STEM Courses Lead to NASA Internship for Midway Student
by Delaney Sanders, Baylor PR Senior
In May of 2018, seniors at Midway High School will become the first graduating class to complete four years of learning under the House Bill 5 Endorsement Plan. In honor of this we interviewed students who have achieved especially notable successes through these courses, and asked them to explain how this plan has affected their educational career here at Midway, and their plans for the future.
While most children were playing with toys or watching cartoons, Midway senior Steven Acevedo was planting a seed for what would grow into a lifelong fascination with the constantly evolving worlds of science, technology, engineering and math.
“I’ve always been interested in the field of STEM. It basically started before I was five years old, when my dad was showing me how to navigate one of the old box computers and internet,” Acevedo began.

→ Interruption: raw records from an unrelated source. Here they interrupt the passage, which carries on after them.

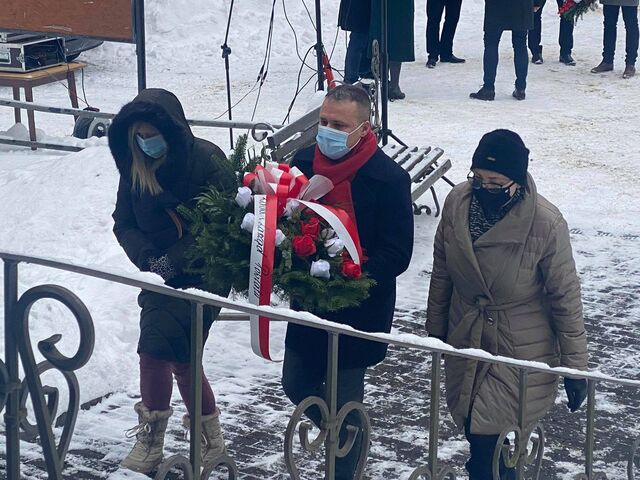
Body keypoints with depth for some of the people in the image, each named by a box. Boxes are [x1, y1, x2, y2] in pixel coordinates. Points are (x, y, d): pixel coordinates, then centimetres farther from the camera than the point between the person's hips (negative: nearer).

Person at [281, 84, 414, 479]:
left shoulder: (389, 179, -19)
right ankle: (343, 440, 45)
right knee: (297, 384, 19)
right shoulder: (305, 161, -3)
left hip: (358, 310, -6)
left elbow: (396, 255, -18)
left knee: (344, 399, 7)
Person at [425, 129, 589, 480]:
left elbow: (565, 298, -12)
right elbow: (442, 271, 6)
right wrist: (435, 327, 15)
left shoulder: (546, 224, -22)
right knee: (476, 435, 15)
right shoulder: (457, 202, -10)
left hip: (520, 352, -4)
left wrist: (574, 367, -6)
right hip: (466, 343, 5)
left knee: (485, 443, -9)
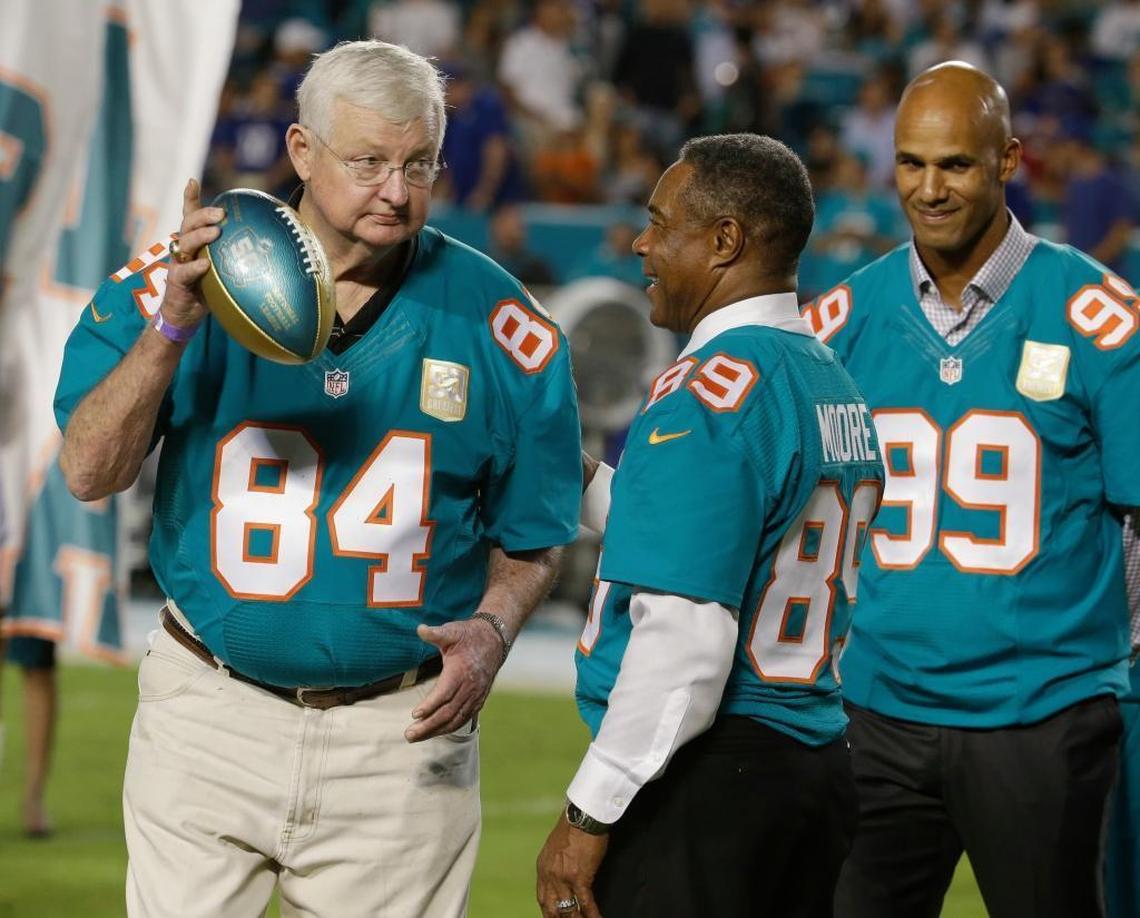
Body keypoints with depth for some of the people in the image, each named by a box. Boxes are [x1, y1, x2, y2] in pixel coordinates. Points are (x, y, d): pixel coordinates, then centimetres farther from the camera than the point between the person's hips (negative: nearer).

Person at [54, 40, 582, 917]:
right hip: (210, 715, 0)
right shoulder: (175, 282, -3)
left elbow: (529, 533, 8)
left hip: (399, 739, 0)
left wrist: (492, 630, -12)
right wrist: (174, 327, -24)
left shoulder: (497, 324, -1)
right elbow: (90, 474, -11)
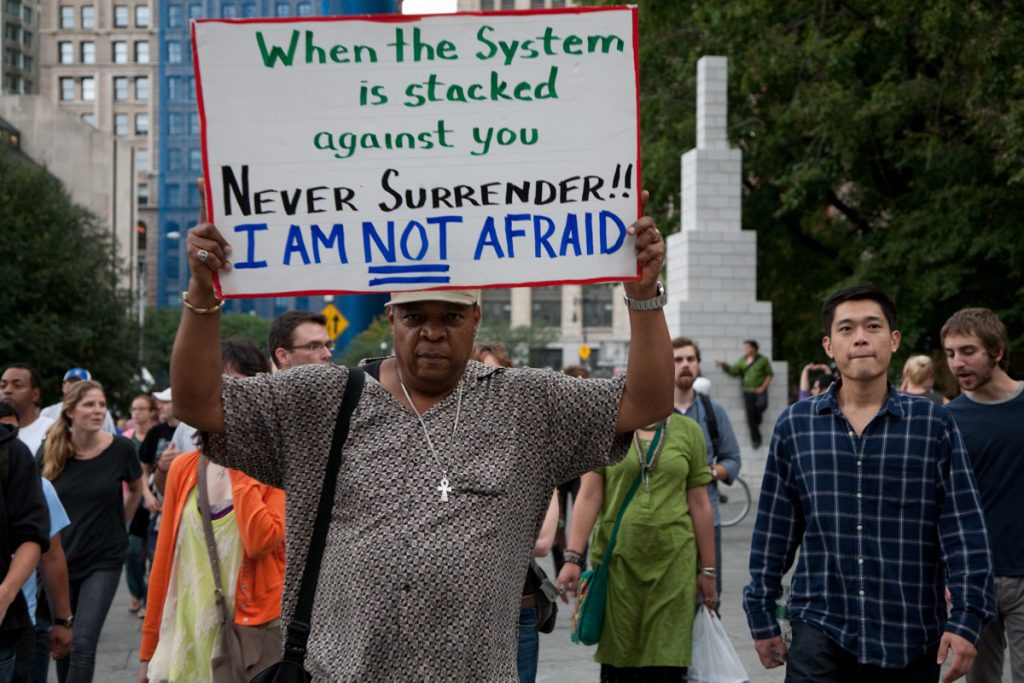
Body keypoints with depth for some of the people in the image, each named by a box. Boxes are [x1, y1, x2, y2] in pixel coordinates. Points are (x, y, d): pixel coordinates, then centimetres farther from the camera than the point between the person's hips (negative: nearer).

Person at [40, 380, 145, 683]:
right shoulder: (51, 450, -7)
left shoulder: (120, 448, -10)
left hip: (104, 560, -2)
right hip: (59, 558, 2)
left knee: (83, 644, -12)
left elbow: (136, 490, 10)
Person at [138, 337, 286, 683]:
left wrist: (239, 467, -14)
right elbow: (163, 560, 10)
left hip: (252, 629, -4)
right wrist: (148, 649, 11)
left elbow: (260, 541, -21)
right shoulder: (183, 469, 7)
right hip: (186, 639, 4)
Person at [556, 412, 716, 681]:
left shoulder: (688, 431, 6)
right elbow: (589, 496, -1)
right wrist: (573, 557, -9)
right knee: (617, 659, 6)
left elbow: (699, 505, 7)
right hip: (616, 557, 0)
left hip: (673, 559, 0)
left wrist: (708, 568, 8)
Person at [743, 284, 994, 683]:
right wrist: (761, 616, 9)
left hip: (911, 641, 0)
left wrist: (965, 619, -8)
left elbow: (964, 528, -1)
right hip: (821, 634, 0)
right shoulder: (795, 425, 4)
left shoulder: (934, 425, 0)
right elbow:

A few years and several dozen courses later, Acevedo says he has remained “steadfast” with this subject area, eventually fueling his decision to choose the STEM specific endorsement plan during his freshman year at Midway.
Through this plan, Acevedo has capitalized on this fascination and expanded not only his knowledge, but his ability to apply what he has learned.
“My principles of engineering course gathered up all of the information from previous courses and helped solidify all of that knowledge into applied engineering…and how these two things coincided with each other,” said Acevedo. “It helped me solidify the fact that I do want to delve into a computer science or engineering base in the future.”
But for Acevedo, the future came sooner than graduation. After being introduced to an internship program offered by NASA in his aerospace engineering course, he decided to apply for a chance to work closely with these engineers and gain first-hand experience. Not surprisingly, he got it.
“I learned a lot about aerospace engineering and the NASA applications here on Earth through the courses online,” Says Acevedo about his experience. “Once I completed this program I was able to be invited to spend a week on site at the Johnson Space Center last summer. We worked together with NASA scientists and engineers to plan a full mock mission to Mars.”
For the future, Acevedo plans to continue his pace of success with an education at MIT, Cornell, Georgia Technical University, or perhaps a school closer to home. “I want to eventually become a nanotechnology engineer,” he says proudly. “I want to be leading something out of this world that somebody hasn’t experimented width.”
Steven’s achievements, and plans for the future, were impressive to say the very least. But after the interview had concluded, Steven happened to mention that he was the president of the school’s computer science club.
“Right now we are actually planning an event where we travel to middle schools to teach students about coding,” Acevedo said excitedly. “We are trying to encourage computer science in the Waco area to get Waco more technologically involved, like the other cities in Texas.”
For Acevedo, it would be simple to focus on college applications and his plans for the remainder of his senior year. But before leaving Waco for a life promising continued success, he is focused on enabling our city, and its younger generations, to reach the potential it possesses.
And perhaps, that is the most impressive part of Acevedo’s story after all.